El miedo es una criatura incontrolada. En tiempos remotos funcionaba como un dispositivo de seguridad para que nuestros antepasados salieran más o menos airosos de sus problemas y, así, se disparaba una reacción de huida o lucha ante los estímulos amenazantes. El problema es que es un mecanismo atávico y en nuestros días, cuando ya no hay fieras amenazantes a nuestro alrededor, es difícil controlarlo porque, si bien el dispositivo es el mismo, las condiciones han cambiado.
Ya dijo Hebb hace mucho tiempo que las neuronas que se disparan juntas se conectan entre sí. Y cuanto más se disparan juntas, más probable es que lo hagan de nuevo. Cuando un estímulo desencadena una reacción en el cerebro se genera un determinado circuito que hace que las neuronas que están relacionadas con él se disparen. Al repetirse el mismo estímulo, se recorre el mismo circuito. Y, con la repetición, esta secuencia cada vez se conecta más y se reafirma más. Quizá por este motivo el miedo es internamente contagioso: de tener miedo se pasa a tener más, y de tener miedo a unas cosas se pasa a temer a otras. El efecto más pernicioso del miedo es generar más miedo, llenando todo el espacio disponible. Como los gases nobles.

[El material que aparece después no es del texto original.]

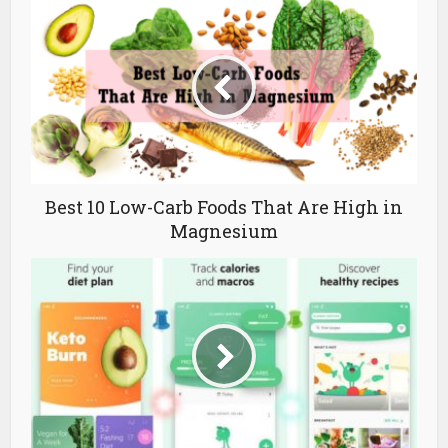
Best 10 Low-Carb Foods That Are High in
Magnesium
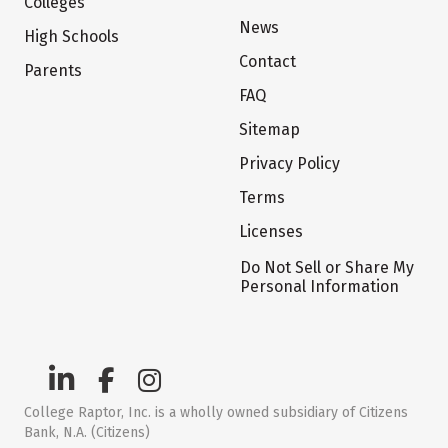
Colleges
News
High Schools
Contact
Parents
FAQ
Sitemap
Privacy Policy
Terms
Licenses
Do Not Sell or Share My
Personal Information
College Raptor, Inc. is a wholly owned subsidiary of Citizens
Bank, N.A. (Citizens)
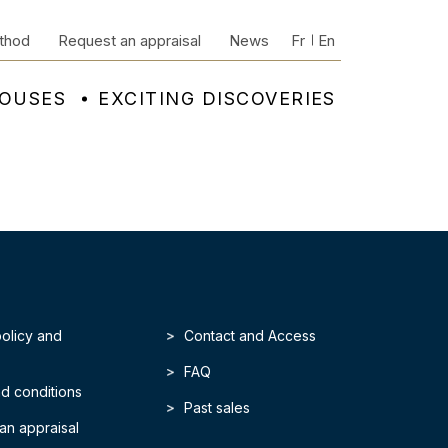
thod
Request an appraisal
News
Fr
En
HOUSES
EXCITING DISCOVERIES
policy and
Contact and Access
FAQ
d conditions
Past sales
an appraisal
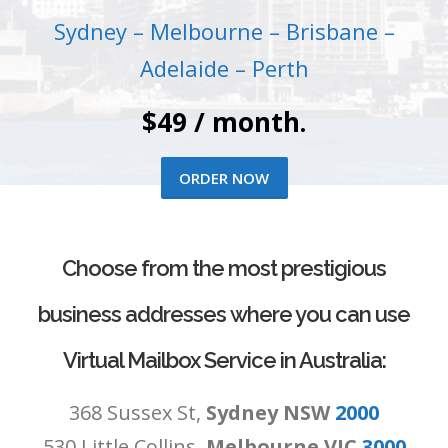
Sydney – Melbourne – Brisbane –
Adelaide – Perth
$49 / month.
ORDER NOW
Choose from the most prestigious
business addresses where you can use
Virtual Mailbox Service in Australia:
368 Sussex St,
Sydney NSW
2000
530 Little Collins,
Melbourne VIC
3000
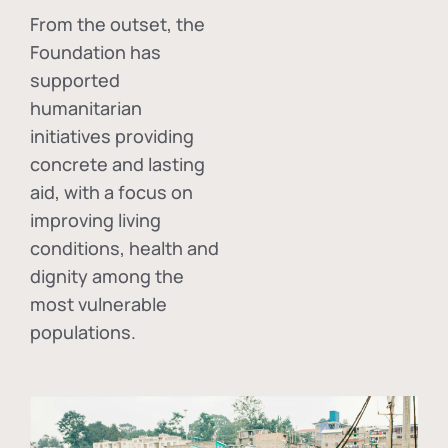
From the outset, the
Foundation has
supported
humanitarian
initiatives providing
concrete and lasting
aid, with a focus on
improving living
conditions, health and
dignity among the
most vulnerable
populations.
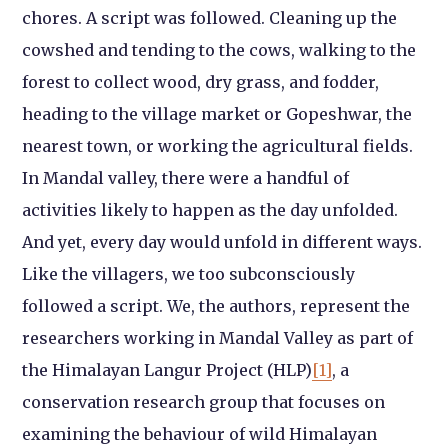
chores. A script was followed. Cleaning up the
cowshed and tending to the cows, walking to the
forest to collect wood, dry grass, and fodder,
heading to the village market or Gopeshwar, the
nearest town, or working the agricultural fields.
In Mandal valley, there were a handful of
activities likely to happen as the day unfolded.
And yet, every day would unfold in different ways.
Like the villagers, we too subconsciously
followed a script. We, the authors, represent the
researchers working in Mandal Valley as part of
the Himalayan Langur Project (HLP)
[1]
, a
conservation research group that focuses on
examining the behaviour of wild Himalayan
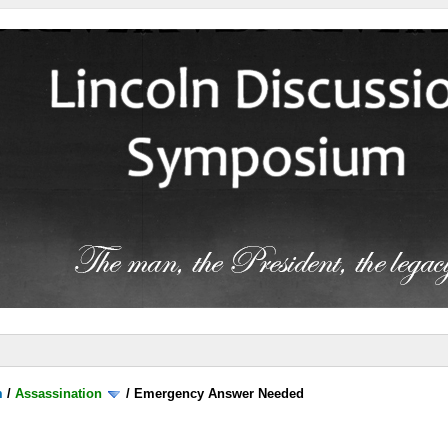
m
/
Assassination
/
Emergency Answer Needed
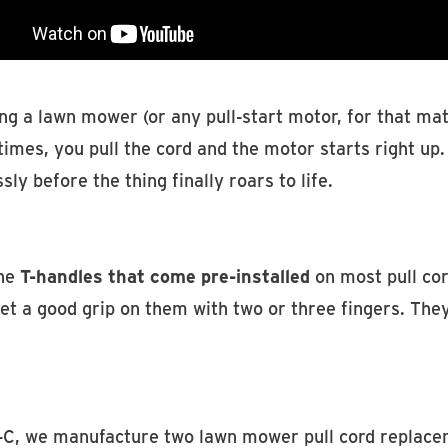
ng a lawn mower (or any pull-start motor, for that matt
mes, you pull the cord and the motor starts right up. 
ssly before the thing finally roars to life.
he
T-handles that come pre-installed
on most pull cor
et a good grip on them with two or three fingers. They
-C, we manufacture two lawn mower pull cord replace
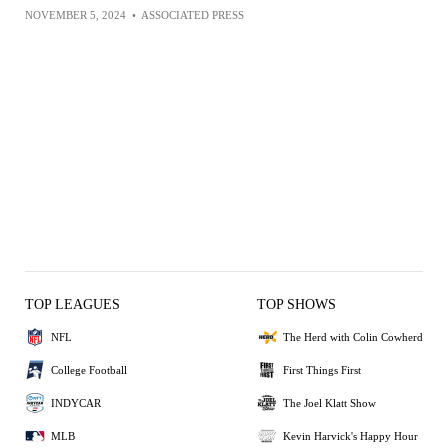
NOVEMBER 5, 2024
•
ASSOCIATED PRESS
TOP LEAGUES
TOP SHOWS
NFL
The Herd with Colin Cowherd
College Football
First Things First
INDYCAR
The Joel Klatt Show
MLB
Kevin Harvick's Happy Hour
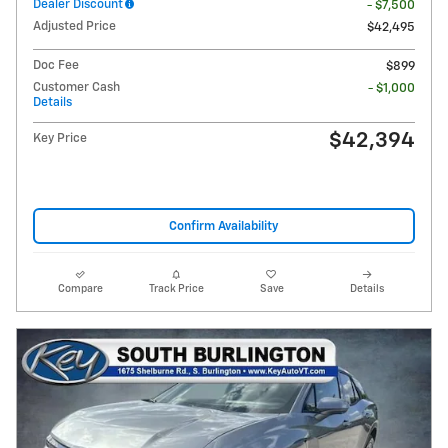
Dealer Discount
- $7,500
Adjusted Price
$42,495
Doc Fee
$899
Customer Cash
- $1,000
Details
$42,394
Key Price
Confirm Availability
Compare
Track Price
Save
Details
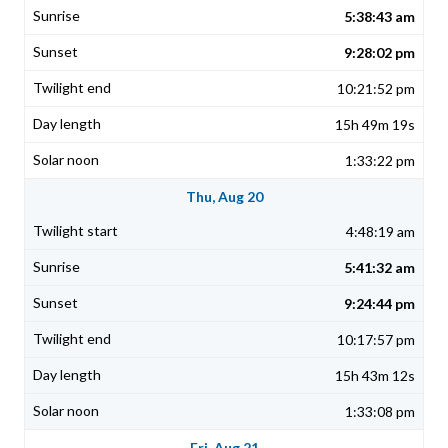
5:38:43 am
9:28:02 pm
10:21:52 pm
15h 49m 19s
1:33:22 pm
Thu, Aug 20
4:48:19 am
5:41:32 am
9:24:44 pm
10:17:57 pm
15h 43m 12s
1:33:08 pm
Fri, Aug 21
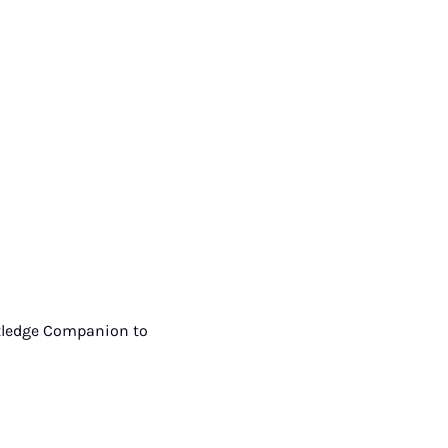
outledge Companion to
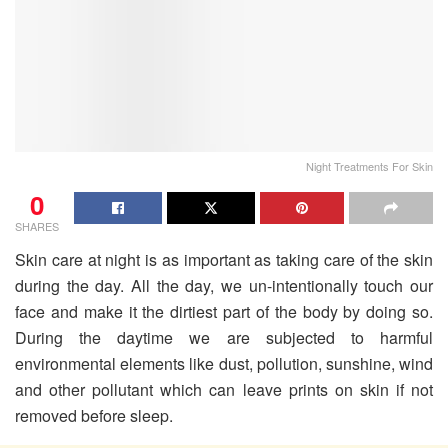
Night Treatments For Skin
0
SHARES
Skin care at night is as important as taking care of the skin
during the day. All the day, we un-intentionally touch our
face and make it the dirtiest part of the body by doing so.
During the daytime we are subjected to harmful
environmental elements like dust, pollution, sunshine, wind
and other pollutant which can leave prints on skin if not
removed before sleep.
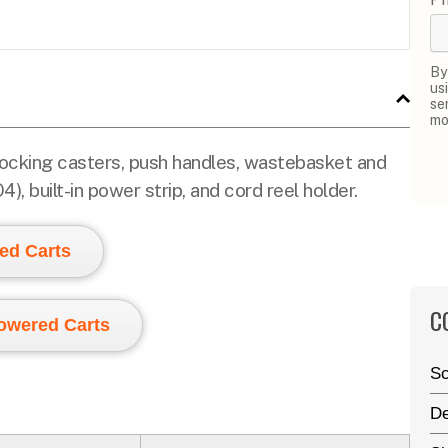
By
us
se
mo
 locking casters, push handles, wastebasket and
, built-in power strip, and cord reel holder.
ed Carts
C
Powered Carts
Sc
De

La única estrategia para interrumpir ese círculo vicioso es aniquilarlo cuando aún está en un grado naciente. Ya sabemos que la mayoría de las cosas que más tememos jamás llegan a ocurrir. También sabemos que, si algo tiene solución, no hay de qué preocuparse. Y, sino la tiene, tampoco en realidad preocuparse sirve de nada.
No hay que dejar crecer al miedo: se vuelve incontrolable.